● **What you will do**
A - Can you rewrite the article on Indonesia's food estate program from "An investigation by" to "across the country.", putting "tropical forest" wherever "rainforest" appears?
B - Could you carry on the article about Indonesia's food estate program from the point where it stops?

START Given text

- The Indonesian government has stripped back rules protecting the environment to expedite a plan to ramp up food production through a “food estate” programme.
- A firm run by allies of the Minister of Defence has positioned itself to profit from the programme and is seeking $2 billion in investment.
- Analysts say numerous rules have been broken and there are huge conflicts of interest at play, as the government sets its sights on the forests of Papua.
This article is the result of a collaborative investigation with Tempo.
When the Indonesian government announced ambitious plans to ramp up domestic food production as the pandemic set in last June, officials claimed that it would not lead to “environmental destruction”.
Instead, as COVID-19 threw the world’s supply chains into disarray, officials would ward off the threat of an impending food crisis by boosting crop yields and promoting modern, environmentally sensitive farming techniques.
But within five months, workers acting under the instructions of the Ministry of Defence had fired up their chainsaws to cut down orangutan habitat in Borneo and replace it with a giant plantation.
The story behind this plantation reveals how the ministry has exploited regulations that were drafted hastily during the pandemic, stripping away environmental safeguards and opening up vast new areas of land for agriculture.
An investigation by The Gecko Project and Tempo discovered that the ministry moved so fast that it failed to comply even with these scaled-back rules, potentially illegally clearing hundreds of hectares of rainforest.
The plantation in Borneo, which could take over 32,000 hectares of land that for now is still mostly rainforest, represents just a fraction of the ministry’s ambitions. After Defence Minister Prabowo Subianto was handed a central role in the “food estate” programme, his officials drew up plans to plant more than one million hectares of cassava, a root vegetable, across the country.

END Given text
START Data under study

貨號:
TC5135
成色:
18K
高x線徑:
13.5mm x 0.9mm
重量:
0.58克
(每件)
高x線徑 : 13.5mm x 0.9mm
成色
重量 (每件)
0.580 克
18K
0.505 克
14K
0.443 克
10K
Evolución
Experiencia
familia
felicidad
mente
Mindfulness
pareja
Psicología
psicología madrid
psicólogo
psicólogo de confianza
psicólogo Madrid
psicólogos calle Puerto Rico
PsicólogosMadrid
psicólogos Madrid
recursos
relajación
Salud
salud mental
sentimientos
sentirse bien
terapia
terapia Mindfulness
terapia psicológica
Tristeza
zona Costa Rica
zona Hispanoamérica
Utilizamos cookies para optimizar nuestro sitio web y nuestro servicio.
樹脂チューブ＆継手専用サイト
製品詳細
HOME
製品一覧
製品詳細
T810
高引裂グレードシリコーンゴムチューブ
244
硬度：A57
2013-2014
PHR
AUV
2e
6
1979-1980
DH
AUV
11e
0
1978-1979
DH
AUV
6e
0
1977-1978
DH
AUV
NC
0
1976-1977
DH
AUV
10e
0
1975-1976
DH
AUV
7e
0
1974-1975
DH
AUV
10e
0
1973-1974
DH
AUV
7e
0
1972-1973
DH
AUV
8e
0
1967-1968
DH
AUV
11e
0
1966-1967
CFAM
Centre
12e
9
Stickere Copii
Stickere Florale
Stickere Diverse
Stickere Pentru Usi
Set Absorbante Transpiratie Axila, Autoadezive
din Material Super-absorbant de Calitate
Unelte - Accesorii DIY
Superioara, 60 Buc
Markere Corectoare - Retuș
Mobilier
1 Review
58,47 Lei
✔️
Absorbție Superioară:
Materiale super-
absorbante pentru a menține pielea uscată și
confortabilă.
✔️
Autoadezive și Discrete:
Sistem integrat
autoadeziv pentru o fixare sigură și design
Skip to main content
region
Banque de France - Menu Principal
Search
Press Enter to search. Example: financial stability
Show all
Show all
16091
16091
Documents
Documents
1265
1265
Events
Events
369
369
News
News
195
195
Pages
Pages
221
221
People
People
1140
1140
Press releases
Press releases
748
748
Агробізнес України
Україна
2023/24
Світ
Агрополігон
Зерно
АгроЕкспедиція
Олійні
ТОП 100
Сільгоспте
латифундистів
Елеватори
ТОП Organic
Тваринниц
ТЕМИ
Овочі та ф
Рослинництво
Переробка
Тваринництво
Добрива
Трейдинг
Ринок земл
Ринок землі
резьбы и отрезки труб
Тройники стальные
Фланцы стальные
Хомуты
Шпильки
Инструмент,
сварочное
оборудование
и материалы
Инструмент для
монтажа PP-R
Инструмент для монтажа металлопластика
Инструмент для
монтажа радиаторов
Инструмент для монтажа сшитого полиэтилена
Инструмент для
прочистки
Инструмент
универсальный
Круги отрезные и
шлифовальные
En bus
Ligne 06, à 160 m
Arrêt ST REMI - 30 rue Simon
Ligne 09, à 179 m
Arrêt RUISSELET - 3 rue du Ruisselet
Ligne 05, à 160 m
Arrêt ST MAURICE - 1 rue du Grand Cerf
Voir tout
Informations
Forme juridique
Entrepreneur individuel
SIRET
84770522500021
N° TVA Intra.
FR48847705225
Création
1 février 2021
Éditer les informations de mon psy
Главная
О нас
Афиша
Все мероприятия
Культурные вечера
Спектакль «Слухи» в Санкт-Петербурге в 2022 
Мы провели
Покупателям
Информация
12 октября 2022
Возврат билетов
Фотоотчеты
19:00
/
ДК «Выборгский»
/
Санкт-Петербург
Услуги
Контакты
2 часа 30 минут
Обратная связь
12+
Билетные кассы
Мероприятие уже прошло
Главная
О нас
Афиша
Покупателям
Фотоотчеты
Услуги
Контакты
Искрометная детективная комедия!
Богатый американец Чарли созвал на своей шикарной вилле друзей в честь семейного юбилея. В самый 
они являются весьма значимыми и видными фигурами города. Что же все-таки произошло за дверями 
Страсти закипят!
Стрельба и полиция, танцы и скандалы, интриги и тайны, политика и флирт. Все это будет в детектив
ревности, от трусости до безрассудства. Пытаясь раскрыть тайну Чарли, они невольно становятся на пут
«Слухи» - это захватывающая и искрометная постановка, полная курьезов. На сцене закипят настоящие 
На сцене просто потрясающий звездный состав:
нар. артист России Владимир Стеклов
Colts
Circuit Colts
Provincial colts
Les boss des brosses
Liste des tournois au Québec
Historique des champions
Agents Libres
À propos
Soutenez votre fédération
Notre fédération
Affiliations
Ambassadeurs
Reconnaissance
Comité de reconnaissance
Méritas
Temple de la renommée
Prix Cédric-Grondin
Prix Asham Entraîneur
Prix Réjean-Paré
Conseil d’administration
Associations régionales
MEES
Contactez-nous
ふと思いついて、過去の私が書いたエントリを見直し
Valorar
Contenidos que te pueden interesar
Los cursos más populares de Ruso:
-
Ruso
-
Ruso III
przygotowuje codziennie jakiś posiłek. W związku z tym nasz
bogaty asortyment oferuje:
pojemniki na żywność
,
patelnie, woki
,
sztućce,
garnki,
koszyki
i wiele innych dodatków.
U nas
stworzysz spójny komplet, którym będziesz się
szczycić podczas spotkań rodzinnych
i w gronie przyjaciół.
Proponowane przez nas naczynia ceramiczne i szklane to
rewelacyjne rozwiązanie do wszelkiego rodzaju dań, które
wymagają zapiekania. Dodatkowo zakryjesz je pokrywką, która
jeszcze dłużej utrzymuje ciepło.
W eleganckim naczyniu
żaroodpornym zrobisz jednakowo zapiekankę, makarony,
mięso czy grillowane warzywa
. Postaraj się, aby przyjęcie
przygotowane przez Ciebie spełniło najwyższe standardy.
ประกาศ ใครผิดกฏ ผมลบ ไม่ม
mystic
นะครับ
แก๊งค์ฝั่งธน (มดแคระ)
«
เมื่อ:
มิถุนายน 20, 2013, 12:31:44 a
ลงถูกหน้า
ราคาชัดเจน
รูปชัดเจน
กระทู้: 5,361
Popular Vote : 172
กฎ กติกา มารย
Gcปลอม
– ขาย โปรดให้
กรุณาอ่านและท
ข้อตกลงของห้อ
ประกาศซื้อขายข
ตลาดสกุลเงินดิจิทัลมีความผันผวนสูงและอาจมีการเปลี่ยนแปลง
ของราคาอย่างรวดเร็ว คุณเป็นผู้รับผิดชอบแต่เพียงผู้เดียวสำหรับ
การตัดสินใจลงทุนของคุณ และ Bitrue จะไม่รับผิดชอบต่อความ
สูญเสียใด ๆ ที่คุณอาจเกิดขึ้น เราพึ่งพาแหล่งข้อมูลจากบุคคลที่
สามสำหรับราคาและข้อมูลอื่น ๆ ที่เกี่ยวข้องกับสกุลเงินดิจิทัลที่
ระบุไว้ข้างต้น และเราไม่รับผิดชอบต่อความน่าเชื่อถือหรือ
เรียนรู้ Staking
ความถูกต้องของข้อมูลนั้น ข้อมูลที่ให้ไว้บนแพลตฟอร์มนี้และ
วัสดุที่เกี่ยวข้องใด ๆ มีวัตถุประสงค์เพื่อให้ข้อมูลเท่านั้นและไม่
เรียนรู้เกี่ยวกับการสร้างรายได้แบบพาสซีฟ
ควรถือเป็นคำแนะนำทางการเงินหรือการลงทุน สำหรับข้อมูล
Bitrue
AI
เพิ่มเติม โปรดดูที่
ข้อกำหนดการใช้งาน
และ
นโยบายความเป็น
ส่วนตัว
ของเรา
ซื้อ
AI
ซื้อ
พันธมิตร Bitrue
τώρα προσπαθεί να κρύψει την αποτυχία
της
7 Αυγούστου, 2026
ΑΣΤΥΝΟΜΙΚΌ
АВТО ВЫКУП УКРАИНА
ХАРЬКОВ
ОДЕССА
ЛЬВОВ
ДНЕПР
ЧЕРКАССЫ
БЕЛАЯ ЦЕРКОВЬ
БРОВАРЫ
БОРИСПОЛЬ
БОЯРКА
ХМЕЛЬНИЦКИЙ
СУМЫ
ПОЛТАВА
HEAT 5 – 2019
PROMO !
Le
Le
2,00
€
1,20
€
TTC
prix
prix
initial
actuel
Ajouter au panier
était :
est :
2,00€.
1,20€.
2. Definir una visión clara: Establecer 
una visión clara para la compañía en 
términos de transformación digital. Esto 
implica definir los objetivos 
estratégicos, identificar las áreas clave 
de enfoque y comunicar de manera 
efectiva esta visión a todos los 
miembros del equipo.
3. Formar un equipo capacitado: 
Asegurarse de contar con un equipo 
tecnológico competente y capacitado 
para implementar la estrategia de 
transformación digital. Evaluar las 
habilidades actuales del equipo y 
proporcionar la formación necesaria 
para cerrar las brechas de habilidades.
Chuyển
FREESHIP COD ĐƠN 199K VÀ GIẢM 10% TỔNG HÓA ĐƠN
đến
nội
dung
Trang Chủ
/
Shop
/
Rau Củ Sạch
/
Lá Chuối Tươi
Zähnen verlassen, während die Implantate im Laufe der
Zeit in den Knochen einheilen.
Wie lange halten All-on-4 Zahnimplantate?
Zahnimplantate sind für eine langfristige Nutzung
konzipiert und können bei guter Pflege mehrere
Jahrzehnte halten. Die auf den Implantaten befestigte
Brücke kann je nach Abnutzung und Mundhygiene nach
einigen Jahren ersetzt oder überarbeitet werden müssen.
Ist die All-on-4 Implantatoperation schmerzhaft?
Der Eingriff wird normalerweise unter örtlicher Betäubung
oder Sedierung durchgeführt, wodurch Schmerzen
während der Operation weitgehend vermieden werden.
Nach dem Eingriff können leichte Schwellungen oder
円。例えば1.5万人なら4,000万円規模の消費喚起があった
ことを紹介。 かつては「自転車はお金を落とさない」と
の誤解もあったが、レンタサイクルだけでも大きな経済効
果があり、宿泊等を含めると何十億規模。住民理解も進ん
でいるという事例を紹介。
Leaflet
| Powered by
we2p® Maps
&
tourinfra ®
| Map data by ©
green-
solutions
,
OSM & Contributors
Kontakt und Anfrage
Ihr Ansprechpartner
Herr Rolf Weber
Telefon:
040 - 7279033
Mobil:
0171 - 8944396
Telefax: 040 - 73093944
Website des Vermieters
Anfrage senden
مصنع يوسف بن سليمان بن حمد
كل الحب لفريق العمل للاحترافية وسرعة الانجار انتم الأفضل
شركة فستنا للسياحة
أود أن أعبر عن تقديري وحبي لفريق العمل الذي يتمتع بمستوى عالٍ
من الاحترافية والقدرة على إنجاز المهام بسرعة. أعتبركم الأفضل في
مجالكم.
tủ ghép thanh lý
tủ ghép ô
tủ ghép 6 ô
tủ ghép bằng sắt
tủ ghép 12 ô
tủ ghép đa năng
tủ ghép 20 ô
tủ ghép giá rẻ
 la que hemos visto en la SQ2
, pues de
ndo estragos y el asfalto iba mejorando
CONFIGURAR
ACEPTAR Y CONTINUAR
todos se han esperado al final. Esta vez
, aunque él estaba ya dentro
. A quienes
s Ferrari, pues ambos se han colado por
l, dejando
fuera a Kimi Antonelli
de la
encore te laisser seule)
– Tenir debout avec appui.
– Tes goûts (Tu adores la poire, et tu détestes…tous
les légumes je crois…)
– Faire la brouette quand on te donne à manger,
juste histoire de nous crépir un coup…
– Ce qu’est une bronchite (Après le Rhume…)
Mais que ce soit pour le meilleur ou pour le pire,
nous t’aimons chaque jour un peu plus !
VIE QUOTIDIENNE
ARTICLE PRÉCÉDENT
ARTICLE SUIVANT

END Data under study

● **Answers given**
A -
An investigation by The Gecko Project and Tempo discovered that the ministry moved so fast that it failed to comply even with these scaled-back rules, potentially illegally clearing hundreds of hectares of tropical forest.
The plantation in Borneo, which could take over 32,000 hectares of land that for now is still mostly tropical forest, represents just a fraction of the ministry’s ambitions. After Defence Minister Prabowo Subianto was handed a central role in the “food estate” programme, his officials drew up plans to plant more than one million hectares of cassava, a root vegetable, across the country.

B -
The investigation also discovered evidence that the Ministry of Defence is attempting to steer food estate projects, which are potentially worth billions of dollars, to a company with no discernible track record in developing plantations. The company, PT Agro Industri Nasional, or Agrinas, is staffed by individuals from Prabowo’s inner circle.
Agrinas is owned by a non-profit foundation also controlled by Prabowo, with the support of a string of retired and serving top-ranking military officers. Analysts have questioned whether the ownership structure is legal, because it appears to violate rules that are meant to ensure such foundations serve charitable purposes.
They also say Prabowo’s close relationships with Agrinas’s executives and board members generate serious conflicts of interest.
Agrinas and the Ministry of Defence deny partnering on the food estate programme. Despite these denials, we found that Agrinas has sought $2 billion in investment from a foreign government by referencing its privileged access to the programme and connections to Prabowo.
Our investigation also found that the defence ministry is now moving ahead with its plan to develop further plantations in Papua, a biodiversity hotspot in the east of the country that holds part of the largest tract of intact rainforest in Asia.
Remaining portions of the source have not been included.